Wizz Air (LON:WIZZ) was forced to slash its earning guidance in its first half (H1) results amid rising fuel prices and air-traffic controller strikes leading to unprecedented disruptions for European airlines.
The low-cost carrier saw net profit in H1 rise by 1.2% to €292.2 million and revenues jump 20% to €1.38 billion. But despite the uptick, the airline was forced to cut its full year earnings guidance to between €270 - €300 million, down from forecasts made earlier in the year of between €310 - €340 million.
‘On the back of the rising fuel price in the first half the company has trimmed second half capacity growth to 14% (previously 18%) and as a result second half yields are responding well, tracking 7% higher than last year with load factors also higher,’ Wizz Air CEO József Váradi said.
‘The operating environment in the first half was particularly challenging for all European airlines with unprecedented disruptions caused by ATC strikes, slot constraints as well as heavily congested airports,’ Váradi said.
‘These conditions also coincided with the Company’s ramp up of our new UK airline, Wizz Air UK, and an extensive delivery program of 17 aircraft in 17 weeks. Our operations are now back on track with October and November KPIs ahead of last year,’ he added.
Clearer skies ahead
The airline admitted that it has wrestled with a particularly challenging trading environment in H1 but said that it had begun to see a decent improvement in the operating landscape since the end of the summer period.
The first half of the year saw the low-cost carrier cancel 251 flights because of air-traffic controller strikes and adverse weather conditions.
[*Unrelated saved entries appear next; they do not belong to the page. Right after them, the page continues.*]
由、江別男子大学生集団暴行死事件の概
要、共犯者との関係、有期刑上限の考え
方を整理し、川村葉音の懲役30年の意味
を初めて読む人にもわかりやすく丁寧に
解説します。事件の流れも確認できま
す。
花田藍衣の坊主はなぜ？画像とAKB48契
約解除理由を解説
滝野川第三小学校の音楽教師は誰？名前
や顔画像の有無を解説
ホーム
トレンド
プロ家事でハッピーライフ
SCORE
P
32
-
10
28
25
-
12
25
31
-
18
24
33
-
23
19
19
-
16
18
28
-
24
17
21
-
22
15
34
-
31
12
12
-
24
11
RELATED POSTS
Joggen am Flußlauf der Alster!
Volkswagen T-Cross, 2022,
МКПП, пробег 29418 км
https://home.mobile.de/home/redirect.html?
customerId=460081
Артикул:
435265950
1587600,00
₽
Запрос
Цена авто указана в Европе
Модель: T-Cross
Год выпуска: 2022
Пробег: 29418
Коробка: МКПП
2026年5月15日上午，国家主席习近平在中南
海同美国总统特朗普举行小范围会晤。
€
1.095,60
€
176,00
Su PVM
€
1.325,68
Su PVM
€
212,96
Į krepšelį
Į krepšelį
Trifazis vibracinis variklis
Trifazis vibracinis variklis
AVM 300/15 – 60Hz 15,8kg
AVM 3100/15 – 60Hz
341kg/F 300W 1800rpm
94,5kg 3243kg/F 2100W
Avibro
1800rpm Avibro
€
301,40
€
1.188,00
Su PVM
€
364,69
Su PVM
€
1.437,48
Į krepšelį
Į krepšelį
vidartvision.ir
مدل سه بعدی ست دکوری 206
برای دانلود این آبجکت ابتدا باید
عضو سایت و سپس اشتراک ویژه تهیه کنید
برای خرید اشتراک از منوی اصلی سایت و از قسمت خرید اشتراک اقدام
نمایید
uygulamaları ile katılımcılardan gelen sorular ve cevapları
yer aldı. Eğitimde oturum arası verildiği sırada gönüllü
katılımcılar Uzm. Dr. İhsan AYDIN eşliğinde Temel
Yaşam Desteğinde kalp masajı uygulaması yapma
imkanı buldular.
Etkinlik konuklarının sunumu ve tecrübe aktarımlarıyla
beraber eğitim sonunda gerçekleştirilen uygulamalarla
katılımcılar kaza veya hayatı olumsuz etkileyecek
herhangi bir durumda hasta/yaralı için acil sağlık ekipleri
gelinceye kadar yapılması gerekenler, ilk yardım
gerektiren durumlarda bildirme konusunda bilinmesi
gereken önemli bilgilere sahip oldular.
Wizz Air incurred an unusually high level of passenger disruption costs of €16.8 million in the first half compared to €8.6 million in the previous year.
However, the company reiterated that it has taken steps to address the level of disruptions and has started to see an improvement in performance with only 11 flights cancelled in the third quarter.
‘Wizz Air’s unique combination of an industry-leading cost base and number one position in the growing CEE market makes us a structural winner,’ Váradi said. ‘The arrival of game-changing, well-priced A321 NEO aircraft into our fleet in the fourth quarter, financed at very attractive levels, will enable Wizz Air to increase its cost advantage even further.’
‘Our ultra-low cost business model provides a significant competitive advantage in an environment of higher fuel prices.’
‘As Wizz Air continues to drive its cost base even lower and profitably stimulate traffic, this advantage allows us to capture an even greater share of our market and extend our reach,’ he added.